= The Forever War series =

Series of science fiction novels by Joe Haldeman

The Forever War series is a series of science fiction novels by Joe Haldeman. Not all of them take place in the same future universe.

The Forever War and Forever Peace both received the Hugo and Nebula Awards for Best Novel.

==The Forever War series==
- The Forever War (1974) (Nebula Award winner, 1975; Hugo and Locus SF Awards winner, 1976)
- "A Separate War" (1999, short story; appeared first in 1999 in the anthology Far Horizons; collected in 2006 in War Stories and A Separate War and Other Stories) (The story of Marygay Potter after she parts with William Mandella in The Forever War)
- Forever Free (1999) (a direct sequel to the first novel)

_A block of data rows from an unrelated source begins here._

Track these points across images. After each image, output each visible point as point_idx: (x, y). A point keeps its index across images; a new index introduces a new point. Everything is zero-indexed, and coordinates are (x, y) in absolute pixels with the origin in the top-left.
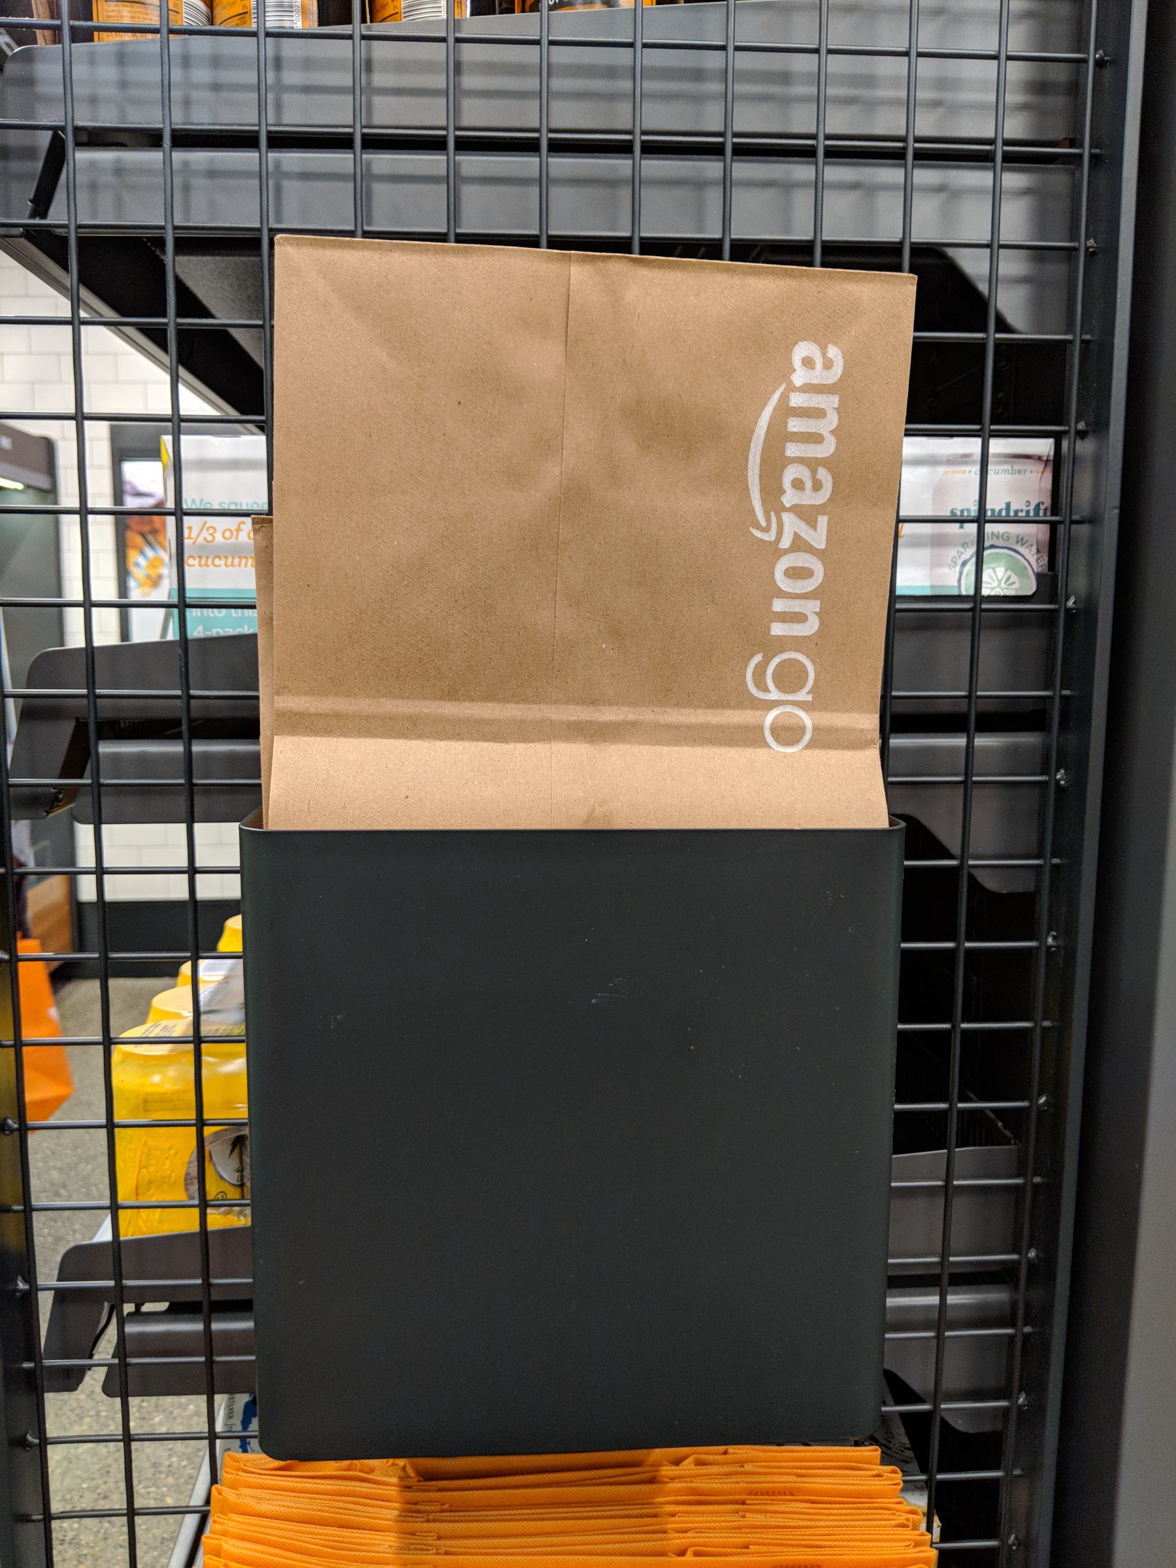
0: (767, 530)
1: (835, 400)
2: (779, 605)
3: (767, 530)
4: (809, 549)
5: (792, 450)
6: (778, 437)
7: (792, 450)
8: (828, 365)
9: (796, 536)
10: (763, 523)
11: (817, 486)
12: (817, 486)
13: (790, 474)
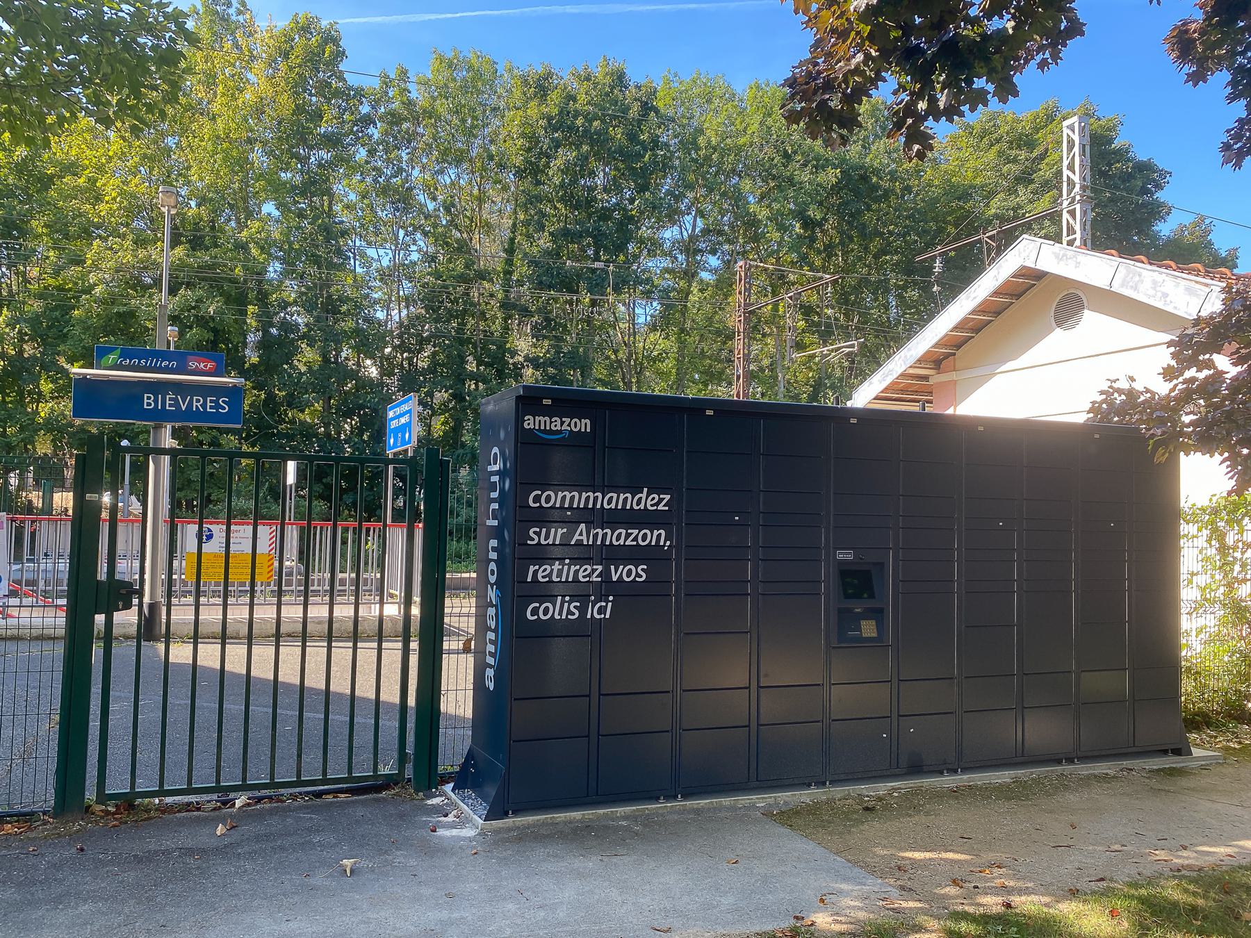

==The Forever Peace series==
- Forever Peace (1997) (while thematically linked to the previous novel, Forever Peace is not set in the same universe: it is an entirely separate work, although published in a combined volume titled Peace and War with The Forever War and Forever Free)
- "Forever Bound" (2010, short story; appears in the anthology Warriors) (a prequel to Forever Peace, it tells the story of Julian Class being drafted and trained as a soldierboy while falling in love with Carolyn)

== Publication ==
Sections of The Forever War were originally published in Analog Magazine as four novellas: "Hero", "We Are Very Happy Here", "This Best of All Possible Worlds", and "End Game". "You Can Never Go Back" was published in Amazing Stories and eventually became part of the paperback version of the novel.

== Graphic Novel adaptations ==
- In 1988, The Forever War was adapted with art by comic artist Marvano into a three-part graphic novel also titled The Forever War. It was originally published in Dutch in Belgium and The Netherlands in 1988, then released in an American edition in 1991. Translations have appeared in French, Spanish, Portuguese, German, Italian, Swedish, Polish and Romanian. It was reprinted with bonus content in 2017.
- A graphic novel adaptation of Forever Free was made as A New Beginning, and then reprinted in 2018 as The Forever War: Forever Free.

== Short stories ==
- "A Separate War", a 1999 Haldeman short story which follows the adventures of Marygay Potter after she and Mandella are separated in the last years of the Forever War, appeared in Far Horizons (edited by Robert Silverberg) and in Haldeman's short-story collection A Separate War and Other Stories (2006).
- "Forever Bound", a 2010 short story which appears in the anthology Warriors. It is a prequel to Forever Peace, and it tells the story of Julian Class being drafted and trained as a soldierboy while falling in love with Carolyn.